§ **What to work on**:
Under this task are some entries; return every one of them exactly.

§ **Source data**:
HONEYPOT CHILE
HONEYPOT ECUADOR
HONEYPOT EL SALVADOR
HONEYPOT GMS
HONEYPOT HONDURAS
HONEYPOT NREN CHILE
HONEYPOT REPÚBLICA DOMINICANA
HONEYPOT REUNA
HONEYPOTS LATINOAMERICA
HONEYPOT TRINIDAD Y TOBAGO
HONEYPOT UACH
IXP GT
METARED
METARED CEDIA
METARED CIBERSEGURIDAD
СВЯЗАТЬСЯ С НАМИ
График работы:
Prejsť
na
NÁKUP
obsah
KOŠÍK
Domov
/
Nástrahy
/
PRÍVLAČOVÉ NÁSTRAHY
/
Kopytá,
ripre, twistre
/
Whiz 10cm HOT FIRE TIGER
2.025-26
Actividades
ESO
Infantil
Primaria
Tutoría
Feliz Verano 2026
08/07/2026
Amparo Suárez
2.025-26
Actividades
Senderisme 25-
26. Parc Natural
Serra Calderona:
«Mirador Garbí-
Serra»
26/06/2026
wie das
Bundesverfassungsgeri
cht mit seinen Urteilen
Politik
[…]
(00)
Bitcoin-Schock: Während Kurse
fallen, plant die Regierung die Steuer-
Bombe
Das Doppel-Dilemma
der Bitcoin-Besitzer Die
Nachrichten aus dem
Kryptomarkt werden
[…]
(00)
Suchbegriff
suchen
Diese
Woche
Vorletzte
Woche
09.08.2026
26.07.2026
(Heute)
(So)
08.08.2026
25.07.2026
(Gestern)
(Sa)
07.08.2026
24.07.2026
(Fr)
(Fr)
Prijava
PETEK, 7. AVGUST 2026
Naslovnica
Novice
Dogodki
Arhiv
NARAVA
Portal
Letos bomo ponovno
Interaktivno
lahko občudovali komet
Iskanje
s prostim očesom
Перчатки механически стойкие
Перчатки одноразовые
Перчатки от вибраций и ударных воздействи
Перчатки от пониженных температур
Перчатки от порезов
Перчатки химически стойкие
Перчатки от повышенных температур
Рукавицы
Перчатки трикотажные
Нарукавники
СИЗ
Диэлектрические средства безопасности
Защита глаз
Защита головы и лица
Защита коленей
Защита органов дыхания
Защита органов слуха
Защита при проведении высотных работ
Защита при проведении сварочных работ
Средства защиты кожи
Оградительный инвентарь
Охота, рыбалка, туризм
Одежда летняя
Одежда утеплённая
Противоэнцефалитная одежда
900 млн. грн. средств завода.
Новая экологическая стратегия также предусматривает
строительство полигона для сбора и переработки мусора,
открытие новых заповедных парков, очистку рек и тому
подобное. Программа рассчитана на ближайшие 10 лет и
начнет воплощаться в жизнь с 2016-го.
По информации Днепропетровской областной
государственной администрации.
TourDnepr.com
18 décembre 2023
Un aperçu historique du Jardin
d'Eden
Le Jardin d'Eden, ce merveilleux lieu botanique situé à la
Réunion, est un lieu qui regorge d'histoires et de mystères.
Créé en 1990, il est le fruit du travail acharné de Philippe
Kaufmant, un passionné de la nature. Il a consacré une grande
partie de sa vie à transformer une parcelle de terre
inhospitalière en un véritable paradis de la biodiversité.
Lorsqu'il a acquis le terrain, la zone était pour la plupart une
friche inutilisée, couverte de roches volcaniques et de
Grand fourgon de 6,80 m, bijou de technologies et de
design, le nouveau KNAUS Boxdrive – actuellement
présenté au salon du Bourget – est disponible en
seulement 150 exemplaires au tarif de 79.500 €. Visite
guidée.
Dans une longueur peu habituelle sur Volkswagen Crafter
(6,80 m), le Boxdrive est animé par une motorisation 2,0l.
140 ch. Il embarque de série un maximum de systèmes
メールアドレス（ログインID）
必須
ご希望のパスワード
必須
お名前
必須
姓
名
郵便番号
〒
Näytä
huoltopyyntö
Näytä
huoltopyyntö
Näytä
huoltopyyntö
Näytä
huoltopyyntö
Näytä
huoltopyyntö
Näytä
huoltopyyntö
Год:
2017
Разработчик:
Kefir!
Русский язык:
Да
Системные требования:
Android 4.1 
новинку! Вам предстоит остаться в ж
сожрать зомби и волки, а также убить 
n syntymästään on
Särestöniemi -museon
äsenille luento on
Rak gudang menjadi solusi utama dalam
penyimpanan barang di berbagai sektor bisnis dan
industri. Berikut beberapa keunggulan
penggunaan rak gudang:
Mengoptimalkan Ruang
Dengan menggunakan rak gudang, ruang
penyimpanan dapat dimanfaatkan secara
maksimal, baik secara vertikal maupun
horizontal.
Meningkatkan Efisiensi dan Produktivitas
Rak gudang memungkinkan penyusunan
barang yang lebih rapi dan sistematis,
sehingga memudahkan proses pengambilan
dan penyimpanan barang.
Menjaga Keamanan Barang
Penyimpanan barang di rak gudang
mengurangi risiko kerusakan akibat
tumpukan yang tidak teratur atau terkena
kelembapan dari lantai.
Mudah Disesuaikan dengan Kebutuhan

§ **Result of the exercise**:
HONEYPOT CHILE
HONEYPOT ECUADOR
HONEYPOT EL SALVADOR
HONEYPOT GMS
HONEYPOT HONDURAS
HONEYPOT NREN CHILE
HONEYPOT REPÚBLICA DOMINICANA
HONEYPOT REUNA
HONEYPOTS LATINOAMERICA
HONEYPOT TRINIDAD Y TOBAGO
HONEYPOT UACH
IXP GT
METARED
METARED CEDIA
METARED CIBERSEGURIDAD
СВЯЗАТЬСЯ С НАМИ
График работы:
Prejsť
na
NÁKUP
obsah
KOŠÍK
Domov
/
Nástrahy
/
PRÍVLAČOVÉ NÁSTRAHY
/
Kopytá,
ripre, twistre
/
Whiz 10cm HOT FIRE TIGER
2.025-26
Actividades
ESO
Infantil
Primaria
Tutoría
Feliz Verano 2026
08/07/2026
Amparo Suárez
2.025-26
Actividades
Senderisme 25-
26. Parc Natural
Serra Calderona:
«Mirador Garbí-
Serra»
26/06/2026
wie das
Bundesverfassungsgeri
cht mit seinen Urteilen
Politik
[…]
(00)
Bitcoin-Schock: Während Kurse
fallen, plant die Regierung die Steuer-
Bombe
Das Doppel-Dilemma
der Bitcoin-Besitzer Die
Nachrichten aus dem
Kryptomarkt werden
[…]
(00)
Suchbegriff
suchen
Diese
Woche
Vorletzte
Woche
09.08.2026
26.07.2026
(Heute)
(So)
08.08.2026
25.07.2026
(Gestern)
(Sa)
07.08.2026
24.07.2026
(Fr)
(Fr)
Prijava
PETEK, 7. AVGUST 2026
Naslovnica
Novice
Dogodki
Arhiv
NARAVA
Portal
Letos bomo ponovno
Interaktivno
lahko občudovali komet
Iskanje
s prostim očesom
Перчатки механически стойкие
Перчатки одноразовые
Перчатки от вибраций и ударных воздействи
Перчатки от пониженных температур
Перчатки от порезов
Перчатки химически стойкие
Перчатки от повышенных температур
Рукавицы
Перчатки трикотажные
Нарукавники
СИЗ
Диэлектрические средства безопасности
Защита глаз
Защита головы и лица
Защита коленей
Защита органов дыхания
Защита органов слуха
Защита при проведении высотных работ
Защита при проведении сварочных работ
Средства защиты кожи
Оградительный инвентарь
Охота, рыбалка, туризм
Одежда летняя
Одежда утеплённая
Противоэнцефалитная одежда
900 млн. грн. средств завода.
Новая экологическая стратегия также предусматривает
строительство полигона для сбора и переработки мусора,
открытие новых заповедных парков, очистку рек и тому
подобное. Программа рассчитана на ближайшие 10 лет и
начнет воплощаться в жизнь с 2016-го.
По информации Днепропетровской областной
государственной администрации.
TourDnepr.com
18 décembre 2023
Un aperçu historique du Jardin
d'Eden
Le Jardin d'Eden, ce merveilleux lieu botanique situé à la
Réunion, est un lieu qui regorge d'histoires et de mystères.
Créé en 1990, il est le fruit du travail acharné de Philippe
Kaufmant, un passionné de la nature. Il a consacré une grande
partie de sa vie à transformer une parcelle de terre
inhospitalière en un véritable paradis de la biodiversité.
Lorsqu'il a acquis le terrain, la zone était pour la plupart une
friche inutilisée, couverte de roches volcaniques et de
Grand fourgon de 6,80 m, bijou de technologies et de
design, le nouveau KNAUS Boxdrive – actuellement
présenté au salon du Bourget – est disponible en
seulement 150 exemplaires au tarif de 79.500 €. Visite
guidée.
Dans une longueur peu habituelle sur Volkswagen Crafter
(6,80 m), le Boxdrive est animé par une motorisation 2,0l.
140 ch. Il embarque de série un maximum de systèmes
メールアドレス（ログインID）
必須
ご希望のパスワード
必須
お名前
必須
姓
名
郵便番号
〒
Näytä
huoltopyyntö
Näytä
huoltopyyntö
Näytä
huoltopyyntö
Näytä
huoltopyyntö
Näytä
huoltopyyntö
Näytä
huoltopyyntö
Год:
2017
Разработчик:
Kefir!
Русский язык:
Да
Системные требования:
Android 4.1 
новинку! Вам предстоит остаться в ж
сожрать зомби и волки, а также убить 
n syntymästään on
Särestöniemi -museon
äsenille luento on
Rak gudang menjadi solusi utama dalam
penyimpanan barang di berbagai sektor bisnis dan
industri. Berikut beberapa keunggulan
penggunaan rak gudang:
Mengoptimalkan Ruang
Dengan menggunakan rak gudang, ruang
penyimpanan dapat dimanfaatkan secara
maksimal, baik secara vertikal maupun
horizontal.
Meningkatkan Efisiensi dan Produktivitas
Rak gudang memungkinkan penyusunan
barang yang lebih rapi dan sistematis,
sehingga memudahkan proses pengambilan
dan penyimpanan barang.
Menjaga Keamanan Barang
Penyimpanan barang di rak gudang
mengurangi risiko kerusakan akibat
tumpukan yang tidak teratur atau terkena
kelembapan dari lantai.
Mudah Disesuaikan dengan Kebutuhan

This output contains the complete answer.